Jennifer Ouellete, whose husband, Dan, built a camouflaged shack that sat on China Lake near Augusta, uses theirs about the same way. “That thing has been an ice shack, a deer blind, and a chicken shack,” she said. “And it’s a place for the kids to go in and warm up or play cards when they’re done ice-skating.”
John Worry loves to go winter camping and teach kids how to ice fish on China Lake. He built his shack big enough to sleep in, and installed a propane heater and two-inch insulation to keep the cold from coming up through the floor. “I have rubber mats we put on the floor and sleeping pads tucked into the rafters,” he said. “It can sleep three kids and two adults comfortably.”

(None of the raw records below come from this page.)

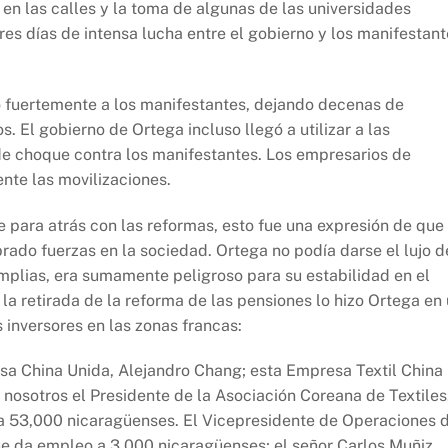
en las calles y la toma de algunas de las universidades
es días de intensa lucha entre el gobierno y los manifestant
ió fuertemente a los manifestantes, dejando decenas de
 El gobierno de Ortega incluso llegó a utilizar a las
 choque contra los manifestantes. Los empresarios de
nte las movilizaciones.
e para atrás con las reformas, esto fue una expresión de que 
ado fuerzas en la sociedad. Ortega no podía darse el lujo d
mplias, era sumamente peligroso para su estabilidad en el
 la retirada de la reforma de las pensiones lo hizo Ortega en
s inversores en las zonas francas:
sa China Unida, Alejandro Chang; esta Empresa Textil China
nosotros el Presidente de la Asociación Coreana de Textiles
a a 53,000 nicaragüenses. El Vicepresidente de Operaciones 
ue da empleo a 3,000 nicaragüenses; el señor Carlos Muñiz,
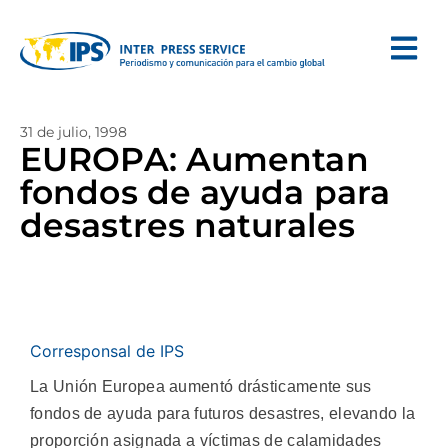
31 de julio, 1998
EUROPA: Aumentan
fondos de ayuda para
desastres naturales
Corresponsal de IPS
La Unión Europea aumentó drásticamente sus
fondos de ayuda para futuros desastres, elevando la
proporción asignada a víctimas de calamidades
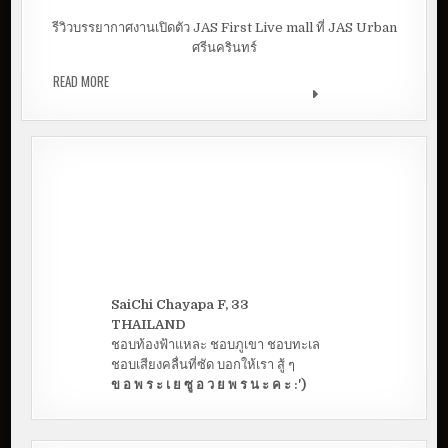
LIVE CREATOR สังกัด VEGA CREATOR
รีวิวบรรยากาศงานเปิดตัว JAS First Live mall ที่ JAS Urban
ศรีนครินทร์
READ MORE
JAS FIRST LIVE MALL | ลองไปไลฟ์นอกสถานที่ ในฐานะ
LIVE CREATOR สังกัด VEGA CREATOR
SaiChi Chayapa F, 33
THAILAND
ชอบท้องฟ้าแหละ ชอบภูเขา ชอบทะเล
ชอบเสียงคลื่นที่ซัด บอกให้เรา สู้ ๆ
ข อ พ ร ะ เ ย ซู อ ว ย พ ร น ะ ค ะ :')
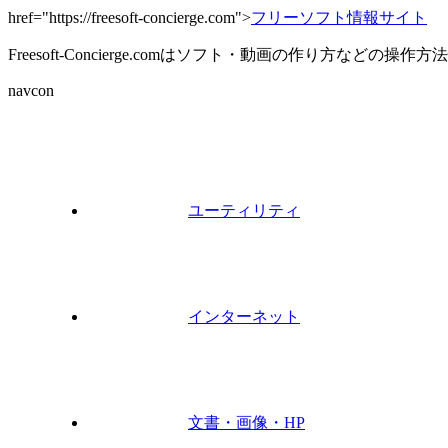
href="https://freesoft-concierge.com">
フリーソフト情報サイト
Freesoft-Concierge.comはソフト・動画の作り方など
navcon
ユーティリティ
インターネット
文書・画像・HP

A lot of shacks do have sleeping quarters, especially those belonging to hard-core fishermen. “I fish with a guy who has a really large shack with two bunk beds,” said Brod. “He brings the generator out and has a flat screen plasma TV and likes to play Nintendo Wii.”
Whether they’re small, spare, and bare as a doghouse, or decorated with animal bones or lace curtains with ribbon ties, Maine ice shacks have a little something for everyone. Even if that means playing New Super Mario Brothers in a lounge chair while the wind howls outside.
Kay Stephens is a regular contributor to Maine newspapers and magazines. She is also the author of two award-winning books, The Ghost Trap and Cyberslammed.
Iconic Shacks As Art
Ice fishing shacks have inspired a number of Maine artists, including Sam Cady, Philip Frey, and Alan Bray.
Cady has painted many versions. “I am attracted and amused by them,” he said. “They are so individual and so slapped together and so varied.”
Bray of Sangerville painted Fish House in 1980, using the buildings as metaphors for relationships between people around him at the time. Ironically, the painting was bought by a child psychiatrist who would ask his patients which shack they identified with as a way to get them talking.
“It’s wonderful when a painting has a life beyond the living room,” Bray said.
The allure of ice shacks for Bray goes back to his childhood in Monson, Maine.
“We didn’t fish much, but we would go there and smoke cigarettes and read magazines and do things we were not supposed to be doing,” he said.
When he saw a shack sided in wood strips and bright blue polytarp, Sullivan painter Philip Frey was reminded of abstract grid paintings by Piet Mondrian. “Ice fishing shacks are a portrait of the person who makes and uses them,” Frey said, sometimes humorous, colorful, meticulous or just plain practical structures. “I like this fact and that they stand out as a solitary sentinel or in temporary settlements on the frozen water.”